The UN Office of Genocide Prevention and the Responsibility to Protect has since warned that “ongoing ethnic rhetoric, hate speech and incitement to violence” has put the conflict on a “dangerous trajectory” that “heightens the risk of genocide, war crimes, ethnic cleansing and crimes against humanity”.
It has condemned “targeted attacks against civilians based on their ethnicity of religion”.
Ms Younus said Australia should “speak out against the injustice, and bring back its citizens”.
“The racial discrimination in the country has gone way beyond Tigray itself,” she said.
Amnesty International reports at least 500 civilians have been killed, with reports of both the TPLF and Ethiopian military massacring civilians.
“If confirmed as having been deliberately carried out by a party to the current fighting, these killings of civilians would of course amount to war crimes,” UN High Commissioner for Human Rights Michelle Bachelet said.
Tigray is also one of the hardest-hit regions of Ethiopia in terms of COVID-19 and there are grave concerns about food security.
“Restricted access and the ongoing communication blackout have left an estimated 2.3 million children in need of humanitarian assistance and out of reach,” Henrietta Fore, executive director of UNICEF told reporters last week.
Ms Alemayoh said “we’re not asking for any outcome that favours either party”, just a stop to the bloodshed.
Community in Australia reels from violence
According to the 2016 census, there were around 15,000 people in Australia born in Ethiopia and Eritrea, as well as 17,000 people born in neighbouring Sudan.
A majority of these people came as refugees, or through family reunion, having been displaced by the Ethiopian civil war between 1974 and 1991. Others fled political persecution at the hands of the Derg dictatorship.
“Australia was one of the first countries in 1984 … to step up and help with humanitarian aid, NGOs, to assist with the war and famine that was happening,” Ms Yaynu said.
“There is a history of Australia helping the people of Tigray.”
Gideon Kibret fled Ethiopia as a refugee and was resettled in New Zealand 26 years ago. He now lives in Sydney.
Mr Kibret told the ABC that “what governments like Australia can do, is to ensure that [Ethiopia] doesn’t descend into a failed state”.
“The worst thing that can happen to a country is to descend into a failed state … my pragmatic view is that this central government prevails and then it will help stabilise the region, to open the political space for political contests through ideas not arms. Just like it should be,” he said.
The renewed violence threatens to destabilise the volatile Horn of Africa.
The violence has already displaced tens of thousands in a region that itself is home to millions of displaced people.
The UN refugee agency says 4,000 women, men and children have been fleeing into Sudan — a country already home to nearly 1 million refugees — every day since early November.
The agency is planning for a total of 200,000 people to end up there.
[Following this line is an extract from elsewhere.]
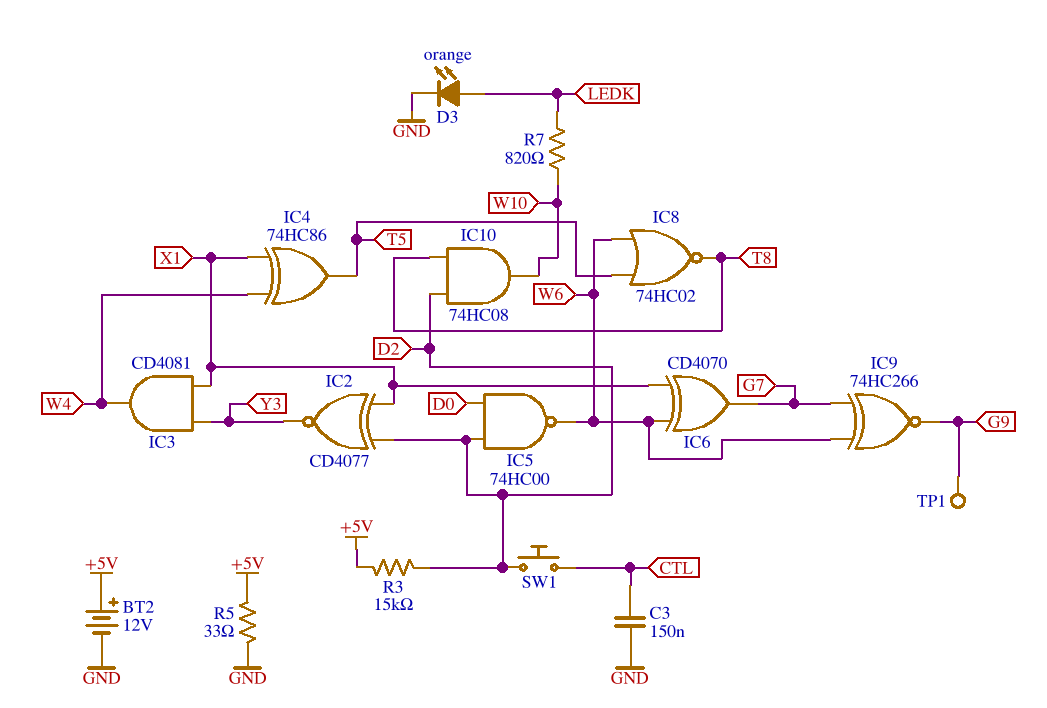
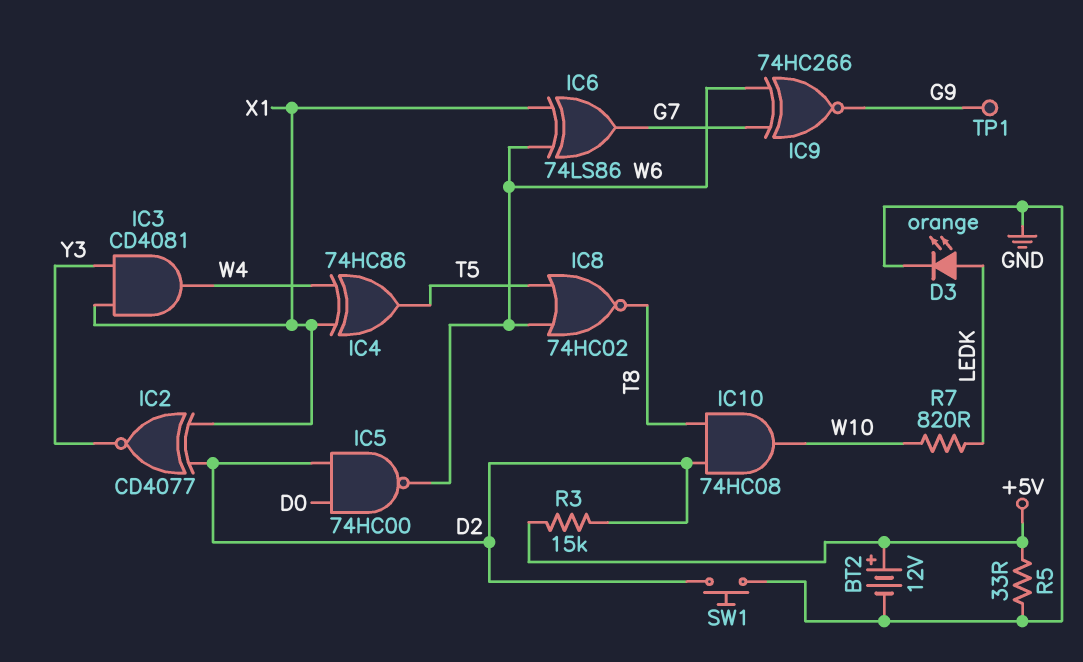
C3: 150nF (CTL, GND) -> none
IC6: XOR CD4070 (in W6, in X1, out G7) -> XOR 74LS86 (in W6, in X1, out G7)
SW1: button (CTL, D2) -> button (D2, GND)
“The number of refugees already exceeds the capacity of the two sites designated by the [Sudanese] Government for this influx and the border areas are congested with people waiting to be relocated,” said humanitarian organisation CARE’s program director in Sudan, Tesfaye Hussein.
“People are arriving exhausted and afraid — it is truly a terrible situation.”
Members of the Ethiopian community in Australia have collected the details of some 50 Australians thought to be in the Tigray region.
They want the Federal Government to do more to ensure the safety of Australians stuck in Ethiopia.
This includes urging the Ethiopian Government to lift the telecommunications blackout in Tigray so that they are able to contact loved ones.
The Federal Government last month announced eight charter flights would be repatriating some 5,000 Australians stuck in the UK, India and South Africa before March next year.
“Our families give up any kind of official connection to our home countries to be Australian,” Ms Zewdie said.
“When something like this goes down, what do we need to do to be seen as Australians?”